● **Task goal**: Report, from the records below, every line where the word "هزار" appears.

-- Materials provided follows --

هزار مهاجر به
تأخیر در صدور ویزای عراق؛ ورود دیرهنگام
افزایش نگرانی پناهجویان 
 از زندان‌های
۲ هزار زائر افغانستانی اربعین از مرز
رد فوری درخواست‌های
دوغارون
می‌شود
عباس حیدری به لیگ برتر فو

-- Materials provided concluded --

● **Task result**:
هزار مهاجر به
۲ هزار زائر افغانستانی اربعین از مرز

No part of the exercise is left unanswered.